**BRIEF**. Without including any picture, copy the entries that follow word for word.

DATA FOR THIS TASK: Begin

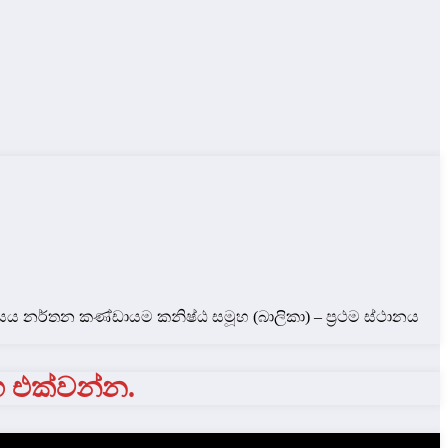
ීයය නර්තන කණ්ඩායම කනිෂ්ඨ සමූහ (බාලිකා) – ප්‍රථම ස්ථානය
ග එක්වන්න.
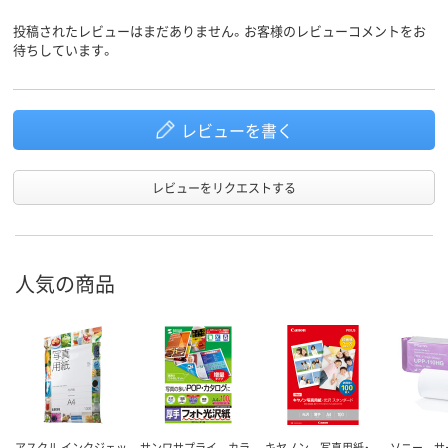
投稿されたレビューはまだありません。お客様のレビューコメントをお
待ちしています。
レビューを書く
レビューをリクエストする
人気の商品
アスクル インクジェッ
サンワサプライ カラ
キヤノン 写真用紙・
ソニー サ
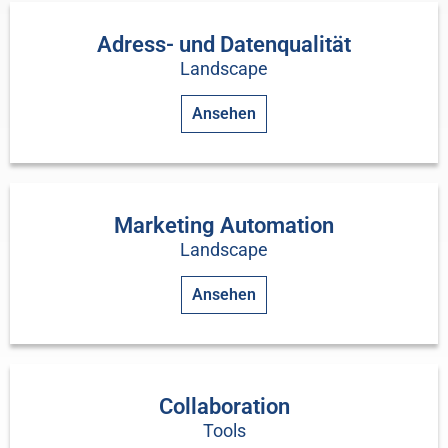
Adress- und Datenqualität
Landscape
Ansehen
Marketing Automation
Landscape
Ansehen
Collaboration
Tools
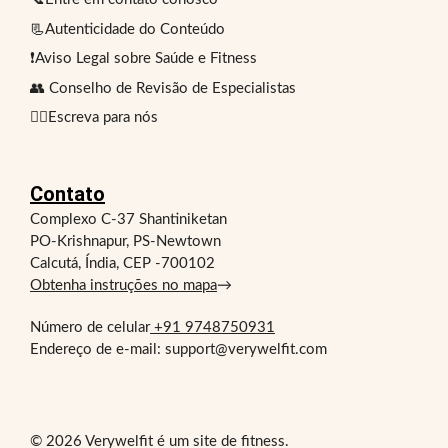
📃Autenticidade do Conteúdo
❗Aviso Legal sobre Saúde e Fitness
👥 Conselho de Revisão de Especialistas
✍🏻Escreva para nós
Contato
Complexo C-37 Shantiniketan
PO-Krishnapur, PS-Newtown
Calcutá, Índia, CEP -700102
Obtenha instruções no mapa
→
Número de celular
+91 9748750931
Endereço de e-mail: support@verywelfit.com
© 2026 Verywelfit é um site de fitness.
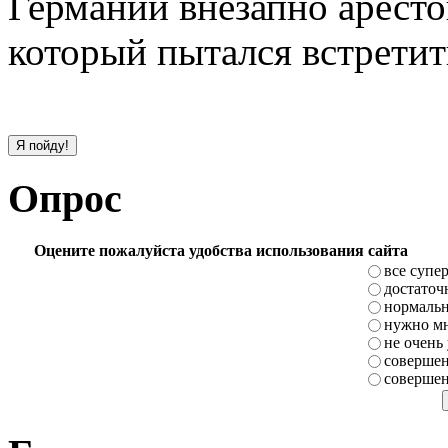
Германии внезапно арест
который пытался встретит
Опрос
Оцените пожалуйста удобства использования сайта
все супе
достаточ
нормаль
нужно мн
не очень
совершен
совершен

DATA FOR THIS TASK: End

**RESPONSE AREA**.
ීයය නර්තන කණ්ඩායම කනිෂ්ඨ සමූහ (බාලිකා) – ප්‍රථම ස්ථානය
ග එක්වන්න.
投稿されたレビューはまだありません。お客様のレビューコメントをお
待ちしています。
レビューを書く
レビューをリクエストする
人気の商品
アスクル インクジェッ
サンワサプライ カラ
キヤノン 写真用紙・
ソニー サ
Adress- und Datenqualität
Landscape
Ansehen
Marketing Automation
Landscape
Ansehen
Collaboration
Tools
📃Autenticidade do Conteúdo
❗Aviso Legal sobre Saúde e Fitness
👥 Conselho de Revisão de Especialistas
✍🏻Escreva para nós
Contato
Complexo C-37 Shantiniketan
PO-Krishnapur, PS-Newtown
Calcutá, Índia, CEP -700102
Obtenha instruções no mapa
→
Número de celular
+91 9748750931
Endereço de e-mail: support@verywelfit.com
© 2026 Verywelfit é um site de fitness.
Германии внезапно арест
который пытался встретит
Опрос
Оцените пожалуйста удобства использования сайта
все супе
достаточ
нормаль
нужно мн
не очень
совершен
совершен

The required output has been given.